Source data
------------------------------------
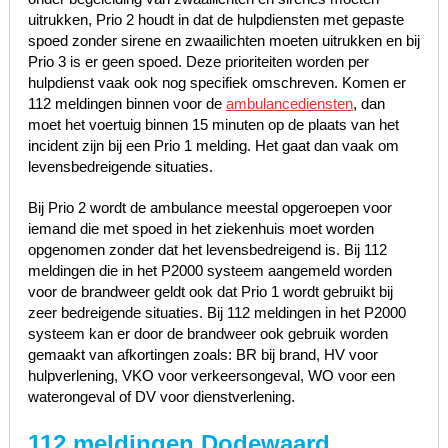
uitrukken, Prio 2 houdt in dat de hulpdiensten met gepaste
spoed zonder sirene en zwaailichten moeten uitrukken en bij
Prio 3 is er geen spoed. Deze prioriteiten worden per
hulpdienst vaak ook nog specifiek omschreven. Komen er
112 meldingen binnen voor de
ambulancediensten
, dan
moet het voertuig binnen 15 minuten op de plaats van het
incident zijn bij een Prio 1 melding. Het gaat dan vaak om
levensbedreigende situaties.
Bij Prio 2 wordt de ambulance meestal opgeroepen voor
iemand die met spoed in het ziekenhuis moet worden
opgenomen zonder dat het levensbedreigend is. Bij 112
meldingen die in het P2000 systeem aangemeld worden
voor de brandweer geldt ook dat Prio 1 wordt gebruikt bij
zeer bedreigende situaties. Bij 112 meldingen in het P2000
systeem kan er door de brandweer ook gebruik worden
gemaakt van afkortingen zoals: BR bij brand, HV voor
hulpverlening, VKO voor verkeersongeval, WO voor een
waterongeval of DV voor dienstverlening.
112 meldingen Dodewaard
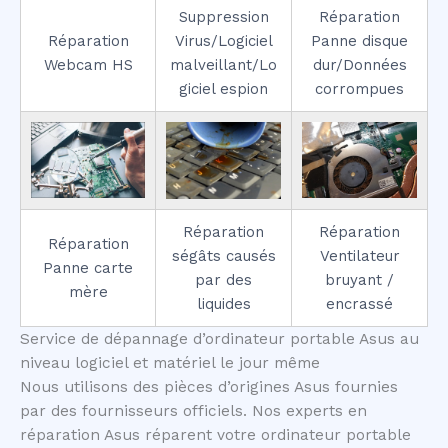
Suppression
Réparation
Réparation
Virus/Logiciel
Panne disque
Webcam HS
malveillant/Lo
dur/Données
giciel espion
corrompues
Réparation
Réparation
Réparation
ségâts causés
Ventilateur
Panne carte
par des
bruyant /
mère
liquides
encrassé
Service de dépannage d’ordinateur portable Asus au
niveau logiciel et matériel le jour même
Nous utilisons des pièces d’origines Asus fournies
par des fournisseurs officiels. Nos experts en
réparation Asus réparent votre ordinateur portable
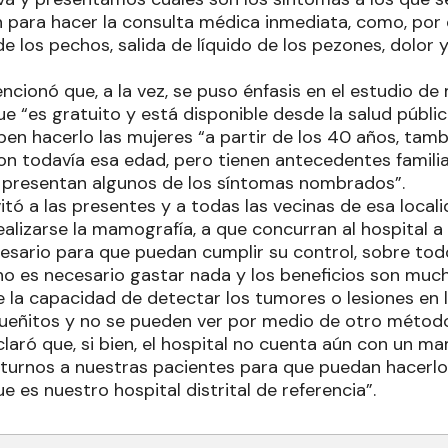
n para hacer la consulta médica inmediata, como, por 
de los pechos, salida de líquido de los pezones, dolor y
cionó que, a la vez, se puso énfasis en el estudio de
que “es gratuito y está disponible desde la salud públi
n hacerlo las mujeres “a partir de los 40 años, tambi
ron todavía esa edad, pero tienen antecedentes famili
 presentan algunos de los síntomas nombrados”.
vitó a las presentes y a todas las vecinas de esa local
ealizarse la mamografía, a que concurran al hospital a s
esario para que puedan cumplir su control, sobre to
 no es necesario gastar nada y los beneficios son muc
 la capacidad de detectar los tumores o lesiones e
eñitos y no se pueden ver por medio de otro método
laró que, si bien, el hospital no cuenta aún con un mam
turnos a nuestras pacientes para que puedan hacerlo 
e es nuestro hospital distrital de referencia”.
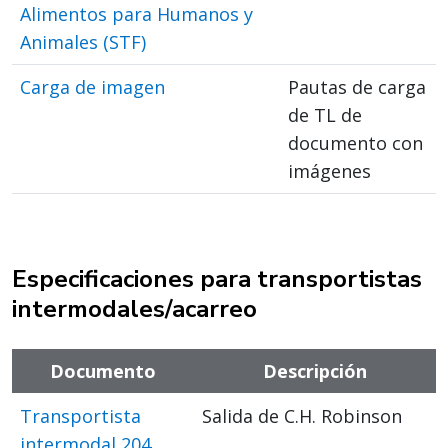
Alimentos para Humanos y
Animales (STF)
Carga de imagen
Pautas de carga
de TL de
documento con
imágenes
Especificaciones para transportistas
intermodales/acarreo
Documento
Descripción
Transportista
Salida de C.H. Robinson
intermodal 204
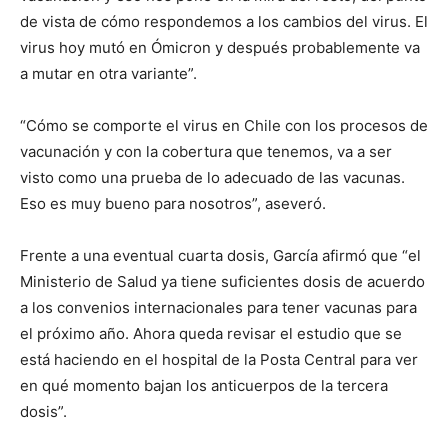
de vista de cómo respondemos a los cambios del virus. El
virus hoy mutó en Ómicron y después probablemente va
a mutar en otra variante”.
“Cómo se comporte el virus en Chile con los procesos de
vacunación y con la cobertura que tenemos, va a ser
visto como una prueba de lo adecuado de las vacunas.
Eso es muy bueno para nosotros”, aseveró.
Frente a una eventual cuarta dosis, García afirmó que “el
Ministerio de Salud ya tiene suficientes dosis de acuerdo
a los convenios internacionales para tener vacunas para
el próximo año. Ahora queda revisar el estudio que se
está haciendo en el hospital de la Posta Central para ver
en qué momento bajan los anticuerpos de la tercera
dosis”.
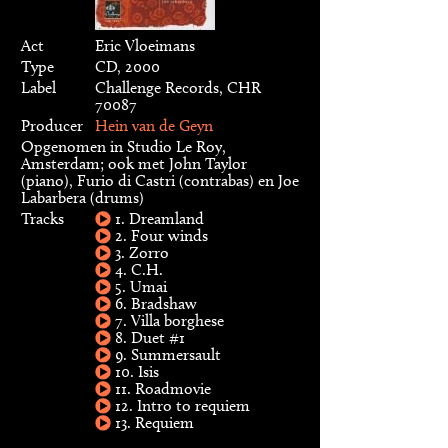
Act
Eric Vloeimans
Type
CD, 2000
Label
Challenge Records, CHR
70087
Producer
Hein van de Geyn
Opgenomen in Studio Le Roy,
Amsterdam; ook met John Taylor
(piano), Furio di Castri (contrabas) en Joe
Labarbera (drums)
Tracks
1. Dreamland
2. Four winds
3. Zorro
4. C.H.
5. Umai
6. Bradshaw
7. Villa borghese
8. Duet #1
9. Summersault
10. Isis
11. Roadmovie
12. Intro to requiem
13. Requiem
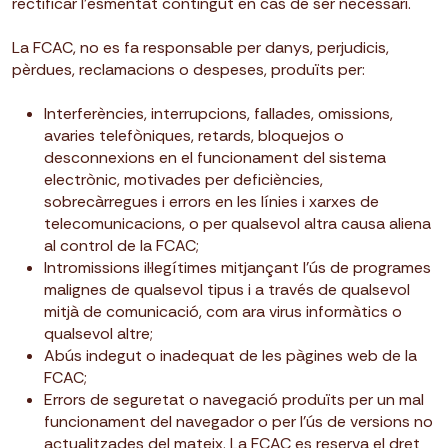
rectificar l’esmentat contingut en cas de ser necessari.
La FCAC, no es fa responsable per danys, perjudicis,
pèrdues, reclamacions o despeses, produïts per:
Interferències, interrupcions, fallades, omissions,
avaries telefòniques, retards, bloquejos o
desconnexions en el funcionament del sistema
electrònic, motivades per deficiències,
sobrecàrregues i errors en les línies i xarxes de
telecomunicacions, o per qualsevol altra causa aliena
al control de la FCAC;
Intromissions il·legítimes mitjançant l’ús de programes
malignes de qualsevol tipus i a través de qualsevol
mitjà de comunicació, com ara virus informàtics o
qualsevol altre;
Abús indegut o inadequat de les pàgines web de la
FCAC;
Errors de seguretat o navegació produïts per un mal
funcionament del navegador o per l’ús de versions no
actualitzades del mateix. La FCAC es reserva el dret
------------------------------------
Exercise details :: When a line of the entries contains "zonder", it counts; say how many such lines there are, and nothing more.

Task output :: 2